41/02 Staatsbürgerschaft, Pass- und Melderecht, Fremdenrecht, Asylrecht

Norm

BVG-Rassendiskriminierung ArtI Abs1
AsylG 2005 §3, §8, §10, §57
FremdenpolizeiG 2005 §46, §52, §55

Leitsatz

Verletzung im Recht auf Gleichbehandlung von Fremden untereinander durch Abweisung eines Antrags auf internationalen Schutz eines afghanischen Staatsangehörigen; mangelhafte Auseinandersetzung mit der (Un-)Glaubwürdigkeit des Fluchtvorbringens

Spruch

I. Der Beschwerdeführer ist durch das angefochtene Erkenntnis im verfassungsgesetzlich gewährleisteten Recht auf Gleichbehandlung von Fremden untereinander (ArtI Abs1 Bundesverfassungsgesetz BGBl Nr 390/1973) verletzt worden.

Das Erkenntnis wird aufgehoben.

II. Der Bund (Bundesminister für Inneres) ist schuldig, dem Beschwerdeführer zuhanden seines Rechtsvertreters die mit € 2.616,– bestimmten Prozesskosten binnen 14 Tagen bei sonstiger Exekution zu ersetzen.

Begründung

Entscheidungsgründe

I.       Sachverhalt, Beschwerde und Vorverfahren

1.       Der Beschwerdeführer, ein Staatsangehöriger von Afghanistan, stellte am 19. April 2016 einen Antrag auf internationalen Schutz. Mit Bescheid vom 25. Oktober 2017 wies das Bundesamt für Fremdenwesen und Asyl diesen Antrag bezüglich der Zuerkennung des Status des Asylberechtigten gemäß §3 Abs1 iVm §2 Abs1 Z13 Bundesgesetz über die Gewährung von Asyl (Asylgesetz 2005 – AsylG 2005) sowie bezüglich der Zuerkennung des Status des subsidiär Schutzberechtigten in Bezug auf den Herkunftsstaat Afghanistan gemäß §8 Abs1 iVm §2 Abs1 Z13 AsylG 2005 ab. Weiters wurde ihm gemäß §57 leg.cit. kein Aufenthaltstitel aus berücksichtigungswürdigen Gründen erteilt, gegen ihn gemäß §10 Abs1 Z3 leg.cit. iVm §9 Bundesgesetz, mit dem die allgemeinen Bestimmungen über das Verfahren vor dem Bundesamt für Fremdenwesen und Asyl zur Gewährung von internationalem Schutz, Erteilung von Aufenthaltstiteln aus berücksichtigungswürdigen Gründen, Abschiebung, Duldung und zur Erlassung von aufenthaltsbeendenden Maßnahmen sowie zur Ausstellung von österreichischen Dokumenten für Fremde geregelt werden (BFA-Verfahrensgesetz – BFA-VG) eine Rückkehrentscheidung nach §52 Abs2 Z2 Bundesgesetz über die Ausübung der Fremdenpolizei, die Ausstellung von Dokumenten für Fremde und die Erteilung von Einreisetitel (Fremdenpolizeigesetz 2005 – FPG) erlassen und gemäß §52 Abs9 FPG festgestellt, dass die Abschiebung des Einschreiters nach Afghanistan gemäß §46 leg.cit. zulässig sei. Gleichzeitig wurde eine 14-tägige Frist für die freiwillige Ausreise gemäß §55 Abs1 bis 3 FPG ab Rechtskraft der Rückkehrentscheidung gesetzt.

(Übungen):
• a. An welchem Tag stellte der Beschwerdeführer laut dem Text über die Asylentscheidung seinen Antrag auf internationalen Schutz?
• b. Nehmen Sie den Text über die Asylentscheidung nach seinem letzten Satz wieder auf und schreiben Sie ihn weiter.

(Material):

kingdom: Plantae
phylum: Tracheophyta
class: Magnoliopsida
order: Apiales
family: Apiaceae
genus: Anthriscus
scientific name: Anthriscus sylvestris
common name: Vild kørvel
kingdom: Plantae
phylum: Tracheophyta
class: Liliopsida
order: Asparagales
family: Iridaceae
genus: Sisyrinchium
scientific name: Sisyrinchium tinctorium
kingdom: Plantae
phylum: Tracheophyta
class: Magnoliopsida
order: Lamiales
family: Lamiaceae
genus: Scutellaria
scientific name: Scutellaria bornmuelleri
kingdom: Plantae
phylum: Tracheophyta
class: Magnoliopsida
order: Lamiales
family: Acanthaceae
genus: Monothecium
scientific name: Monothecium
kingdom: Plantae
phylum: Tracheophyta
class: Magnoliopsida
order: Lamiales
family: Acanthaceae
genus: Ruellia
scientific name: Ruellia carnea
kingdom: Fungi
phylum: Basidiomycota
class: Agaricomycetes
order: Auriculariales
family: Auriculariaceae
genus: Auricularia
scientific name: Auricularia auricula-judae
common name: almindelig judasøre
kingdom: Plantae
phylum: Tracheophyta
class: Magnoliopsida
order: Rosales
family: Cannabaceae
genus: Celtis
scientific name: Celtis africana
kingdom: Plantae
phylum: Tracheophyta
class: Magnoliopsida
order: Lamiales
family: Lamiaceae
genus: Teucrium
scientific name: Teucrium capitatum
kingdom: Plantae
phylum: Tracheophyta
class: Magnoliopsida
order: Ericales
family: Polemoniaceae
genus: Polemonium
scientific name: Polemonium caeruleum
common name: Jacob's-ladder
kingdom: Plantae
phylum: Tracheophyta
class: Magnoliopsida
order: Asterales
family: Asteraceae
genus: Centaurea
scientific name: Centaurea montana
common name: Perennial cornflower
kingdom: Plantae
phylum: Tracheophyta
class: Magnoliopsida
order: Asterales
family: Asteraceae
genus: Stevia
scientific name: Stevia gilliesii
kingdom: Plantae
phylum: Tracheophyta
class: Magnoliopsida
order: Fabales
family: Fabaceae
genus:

(Antworten je Aufgabe):
• a. Am 19. April 2016.

• b.
2.       Mit dem angefochtenen Erkenntnis wies das Bundesverwaltungsgericht – ohne eine mündliche Verhandlung durchzuführen – die dagegen erhobene Beschwerde gemäß §§3, 8, 10 und 57 AsylG 2005, §§52 und 55 FPG sowie §9 BFA-VG als unbegründet ab. Darin werden – nach dem Zitat des Spruches des erstinstanzlichen Bescheides – auch die Ergebnisse des Ermittlungsverfahrens, die Sachverhaltsfeststellungen und die Beweiswürdigung des Bundesamtes für Fremdenwesen und Asyl auf rund 30 Seiten wörtlich (gekürzt und teilweise anonymisiert) wiedergegeben. Nachdem das Bundesverwaltungsgericht einige Feststellungen selbst trifft, finden sich unter der Überschrift "2. Beweiswürdigung" folgende Ausführungen, die auch im Rahmen der rechtlichen Beurteilung keine Vertiefung erfahren:

"Das Bundesverwaltungsgericht folgt bei den maßgeblichen Feststellungen der schlüssigen Beweiswürdigung des angefochtenen Bescheides. Demnach stellen sich insbesondere die Schilderungen der beschwerdeführenden Partei zu einer behaupteten Verfolgungsgefahr als widersprüchlich und unglaubwürdig dar, wie im angefochtenen Bescheid ausführlich erörtert wurde.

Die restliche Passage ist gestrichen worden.